The chief nursing officer for England, Ruth May, and other senior NHS staff, have written an open letter to frontline health workers to remind them about the benefits of getting the vaccination, their increased risk of contracting influenza, and the impact of flu-related staff sickness on the heath service at what is usually the busiest time of the year.
NHS England said a 10% increase in vaccination may be associated with as much as a 10% reduction in staff sickness absence.
May said: “Each and every one of us who works or has worked on the front line – whether in hospitals, GP surgeries, ambulance trusts or in the community – knows that every winter flu has a serious impact on the health of thousands of people.

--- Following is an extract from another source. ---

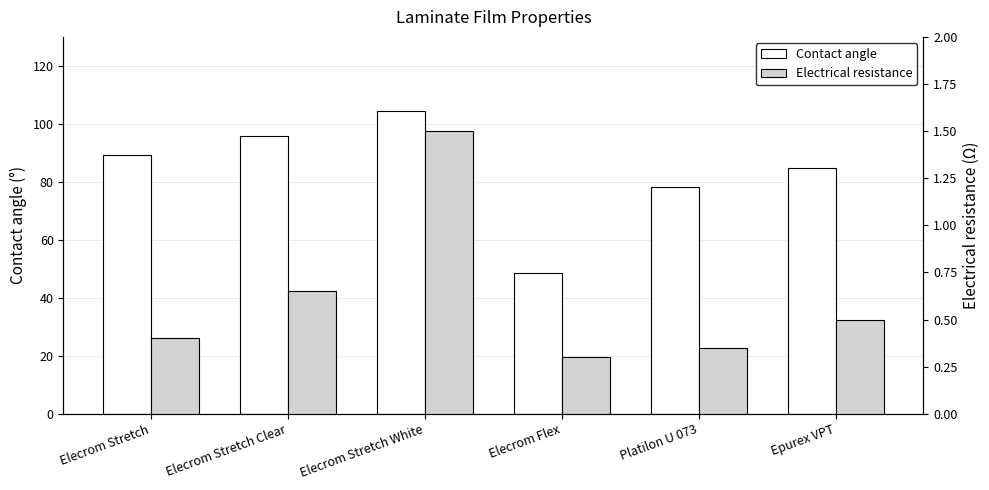

Is it true that Electrical resistance equals 1.5 at Elecrom Stretch White?

True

“Getting your free, quick jab is the single most effective way of preventing flu, so my message to my colleagues is simple: let’s do our duty, and take this easy but important step to protect our patients, and ourselves, this winter.”
Last year a record 70% of doctors, nurses, midwives and other NHS staff who have direct contact with patients received the flu vaccine, with most local NHS employers achieving a vaccination rate of 75% or higher.
NHS England said the most successful NHS trusts encouraged staff uptake of the vaccine through roving clinics and badge stickers to reinforce positive messaging.
Meanwhile, Public Health England has encouraged the most “at risk” groups to get their flu jab, including people with long-term medical conditions and expectant mothers.
Professor Stephen Powis, NHS England national medical director, said: “Flu can be extremely serious and even kill in some cases and getting vaccinated is the best protection against it.
“NHS services across England continue to work hard to prepare for the winter season, including staff getting their free flu jab, and now we’re appealing to the public to ‘Help Us, Help You’ by ensuring that they and their eligible children or relatives get vaccinated, now.”